Selected text start

# baloonacy hi-light powders make my mad!!



## Macnarsandlove (Mar 25, 2007)

I was so excited when I got my powders today. I feel like I was fooled. There are no highlight properties for my nc50 skin. The top rubbed off to a muddy/chalky blot powder (mellow rave). I saw one that someone had swatched but I didnt think it was that flat. Was anyone else dissapointed with these or is it just me? Please let me know how you guys found a use for it. Thanks


----------



## sexypuma (Mar 25, 2007)

I am so glad you initiated this post! I have been scouting the beauty of colour forum to see what other pp thought. I got both of the powders. When i tried them in the store i really like hullaballo. I thought it could be a nice blush when the shiny top wore off but the MA convince me to get mellow rave because she thought i could use it all over my face. So far i used mellow rave once and it seems ok. Will see how it goes though. Can't wait to read what other pp though.


----------



## saniyairshad (Mar 25, 2007)

I HATE HATE HATE THE BEAUTY POWDERS...yall are right. I'm an NC20, and it shows up as a matte ugly chalky thing on me. it looks disgusting I returned those powders the next day!!! I was mad. I waited so long for these and they're just nasty.


----------



## little teaser (Mar 25, 2007)

wow! thanks for the info.. thats ashame cause they look so pretty in the pot.


----------



## tadzio79 (Mar 25, 2007)

yeah it looked pretty in the pan, but the swatch was not appealing at all. That overspray is so deceptive!


----------



## ebonyannette (Mar 25, 2007)

Selected text end
Supplied data start

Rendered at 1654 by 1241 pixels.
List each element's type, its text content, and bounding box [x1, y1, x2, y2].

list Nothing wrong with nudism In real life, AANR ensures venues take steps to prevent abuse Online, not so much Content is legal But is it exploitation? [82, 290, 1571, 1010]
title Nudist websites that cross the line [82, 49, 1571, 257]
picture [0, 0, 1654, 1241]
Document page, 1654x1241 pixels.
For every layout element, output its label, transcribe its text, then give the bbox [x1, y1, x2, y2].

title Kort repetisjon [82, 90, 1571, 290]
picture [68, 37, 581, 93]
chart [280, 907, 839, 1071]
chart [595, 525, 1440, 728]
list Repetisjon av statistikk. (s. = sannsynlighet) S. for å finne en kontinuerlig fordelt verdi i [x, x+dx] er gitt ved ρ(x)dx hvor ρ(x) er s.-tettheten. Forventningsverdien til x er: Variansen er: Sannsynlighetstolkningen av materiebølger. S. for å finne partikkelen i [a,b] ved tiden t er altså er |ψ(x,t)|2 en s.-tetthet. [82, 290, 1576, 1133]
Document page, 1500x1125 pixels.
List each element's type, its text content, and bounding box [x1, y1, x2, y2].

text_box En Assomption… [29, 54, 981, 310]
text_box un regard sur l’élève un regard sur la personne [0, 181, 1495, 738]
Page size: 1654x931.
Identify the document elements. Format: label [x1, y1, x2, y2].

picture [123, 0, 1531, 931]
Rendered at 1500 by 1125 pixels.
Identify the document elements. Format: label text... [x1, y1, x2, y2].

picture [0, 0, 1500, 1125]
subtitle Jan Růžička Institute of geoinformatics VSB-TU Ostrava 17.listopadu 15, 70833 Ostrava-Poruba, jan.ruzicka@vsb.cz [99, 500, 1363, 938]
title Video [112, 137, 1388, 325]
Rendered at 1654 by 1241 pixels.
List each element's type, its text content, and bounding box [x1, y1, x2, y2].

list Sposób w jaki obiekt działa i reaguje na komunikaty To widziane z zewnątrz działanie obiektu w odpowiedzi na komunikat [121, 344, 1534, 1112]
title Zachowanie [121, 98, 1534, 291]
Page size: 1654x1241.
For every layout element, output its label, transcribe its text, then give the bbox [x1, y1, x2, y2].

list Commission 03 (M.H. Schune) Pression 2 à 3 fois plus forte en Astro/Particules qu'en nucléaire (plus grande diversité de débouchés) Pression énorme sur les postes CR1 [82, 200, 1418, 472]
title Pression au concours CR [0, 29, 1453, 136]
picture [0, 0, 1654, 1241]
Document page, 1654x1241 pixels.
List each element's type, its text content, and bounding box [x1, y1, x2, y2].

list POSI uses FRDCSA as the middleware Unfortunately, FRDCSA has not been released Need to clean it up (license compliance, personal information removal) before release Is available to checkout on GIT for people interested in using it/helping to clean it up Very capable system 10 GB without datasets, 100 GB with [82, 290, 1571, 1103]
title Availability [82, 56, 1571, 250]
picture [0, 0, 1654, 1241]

Supplied data end

* Task directions *
Write out, word for word, the part of the forum thread that opens with the words "## Macnarsandlove (Mar" and closes with "sexypuma (Mar 25, 2007)". The data items are separate material, apart from the forum thread.

* Correct response *
## Macnarsandlove (Mar 25, 2007)

I was so excited when I got my powders today. I feel like I was fooled. There are no highlight properties for my nc50 skin. The top rubbed off to a muddy/chalky blot powder (mellow rave). I saw one that someone had swatched but I didnt think it was that flat. Was anyone else dissapointed with these or is it just me? Please let me know how you guys found a use for it. Thanks


----------



## sexypuma (Mar 25, 2007)